Après Il Campiello, de Goldoni, et Bar, de Spiro Scimone, le Théâtre de l'Opsis poursuit son cycle italien avec un drame d'Emanuelle delle Piane, inspiré d'un fait divers: Les enfants de la pleine lune.

C'était en avril 2008. Les médias du monde entier rapportaient l'histoire de Josef Fritzl, l'Autrichien qui a séquestré sa fille pendant 24 ans dans sa cave, en plus de lui faire sept enfants.

Cette fille, Elisabeth, avait été mise sous les verrous à l'âge de 12 ans, sans que sa mère se rende compte de quoi que ce soit. Sur le coup, Fritzl avait fait croire à une fugue de la fillette, qui a élevé ses sept enfants dans le réduit. La cache a été découverte après qu'un des enfants, malade, eut été transporté à l'hôpital.

L'auteure italienne Emanuelle delle Piane a écrit en français Les enfants de la pleine lune, en 2009, dans la foulée du procès de Fritzl. La pièce devait être créée à la Comédie-Française, mais l'institution a fait volte-face et c'est finalement à Montréal qu'elle sera présentée en première mondiale.

Donner la parole aux enfants

Selon la directrice artistique de l'Opsis, Luce Pelletier, qui signe la mise en scène, l'auteure a voulu donner la parole aux enfants, éclipsés par l'horreur de l'acte commis par le père. Delle Piane a créé deux personnages, des jumeaux de 14 ans. «On ne va pas dans l'hyperréalisme, explique-t-elle. Il n'y a rien de glauque dans la pièce. Au début, les enfants sont même heureux, ils n'ont aucune conscience qu'il y a un ailleurs.»

Seule la mère a connu la liberté. L'auteure la rend résiliente. «Cette femme s'occupe de ses enfants comme n'importe quelle mère le ferait, dit la metteure en scène. Elle leur raconte des histoires, elle organise leurs journées. C'est l'adolescence qui fait en sorte que ces enfants veulent sortir.»

Dans l'histoire d'Emanuelle delle Piane, le père est convaincu qu'il protège sa famille. Il fait croire à ses enfants qu'à l'extérieur, c'est la guerre. C'est lui qui décide à quel moment il éteint la lumière. Il contrôle tout, jusque dans les moindres détails. À mesure que les enfants grandissent, il retire des objets qu'ils pourraient utiliser comme arme pour s'en prendre à lui et s'évader.

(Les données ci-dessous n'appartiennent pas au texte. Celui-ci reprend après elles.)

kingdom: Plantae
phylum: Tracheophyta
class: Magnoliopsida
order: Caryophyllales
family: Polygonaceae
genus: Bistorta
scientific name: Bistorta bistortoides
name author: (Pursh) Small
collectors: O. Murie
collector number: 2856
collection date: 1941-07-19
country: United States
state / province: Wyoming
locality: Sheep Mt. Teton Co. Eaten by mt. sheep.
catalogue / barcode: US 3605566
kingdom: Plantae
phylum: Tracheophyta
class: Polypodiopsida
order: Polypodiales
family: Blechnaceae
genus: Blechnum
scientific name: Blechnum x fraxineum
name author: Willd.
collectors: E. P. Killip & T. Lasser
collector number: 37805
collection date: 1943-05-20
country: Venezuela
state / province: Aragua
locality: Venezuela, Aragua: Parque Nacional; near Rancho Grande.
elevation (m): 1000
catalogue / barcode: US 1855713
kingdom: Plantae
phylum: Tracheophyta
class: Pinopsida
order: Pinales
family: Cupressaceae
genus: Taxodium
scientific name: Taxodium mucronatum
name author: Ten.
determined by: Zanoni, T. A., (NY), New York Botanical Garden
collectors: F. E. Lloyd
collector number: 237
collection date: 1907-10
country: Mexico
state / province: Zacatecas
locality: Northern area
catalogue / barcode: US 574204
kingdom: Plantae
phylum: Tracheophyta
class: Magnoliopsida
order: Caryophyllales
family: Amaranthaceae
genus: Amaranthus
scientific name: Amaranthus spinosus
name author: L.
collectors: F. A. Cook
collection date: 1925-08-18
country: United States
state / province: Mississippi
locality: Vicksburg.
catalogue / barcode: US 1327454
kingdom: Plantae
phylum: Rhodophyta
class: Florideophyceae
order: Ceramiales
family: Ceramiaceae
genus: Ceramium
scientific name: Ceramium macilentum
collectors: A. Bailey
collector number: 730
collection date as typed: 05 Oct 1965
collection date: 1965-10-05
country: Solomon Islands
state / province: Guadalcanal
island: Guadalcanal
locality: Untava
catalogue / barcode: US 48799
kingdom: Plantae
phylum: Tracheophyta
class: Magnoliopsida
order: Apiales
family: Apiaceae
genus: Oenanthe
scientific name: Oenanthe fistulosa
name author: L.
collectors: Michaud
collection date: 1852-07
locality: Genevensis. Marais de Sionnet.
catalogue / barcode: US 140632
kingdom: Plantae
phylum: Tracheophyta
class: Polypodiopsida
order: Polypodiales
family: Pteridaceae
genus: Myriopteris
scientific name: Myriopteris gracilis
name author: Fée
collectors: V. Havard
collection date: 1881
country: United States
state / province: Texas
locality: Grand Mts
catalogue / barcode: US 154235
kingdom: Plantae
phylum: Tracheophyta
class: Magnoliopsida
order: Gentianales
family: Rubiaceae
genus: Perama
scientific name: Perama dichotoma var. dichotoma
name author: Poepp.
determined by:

Ce père, que les Autrichiens ont baptisé «le monstre», sera interprété par Jacques L'Heureux, qui n'a pas hésité à accepter le rôle, même s'il s'agit d'un sombre personnage: «Il n'y a pas plus vil, dit l'acteur. Un père pédophile et incestueux, qui enferme ses enfants dans une cave, c'est une tragédie totale!»

Sans chercher à expliquer les agissements de cet homme, Jacques L'Heureux a dû trouver le moyen de composer ce rôle difficile. «Il a toujours dit qu'il avait fait ça par amour. Bon, c'est un amour fucké! C'est un psychopathe! Mais j'ai dû trouver un juste milieu entre le fou furieux qu'il était et le père malgré tout attentif aux besoins de sa famille.»

Au Théâtre Prospero du 25 octobre au 19 novembre.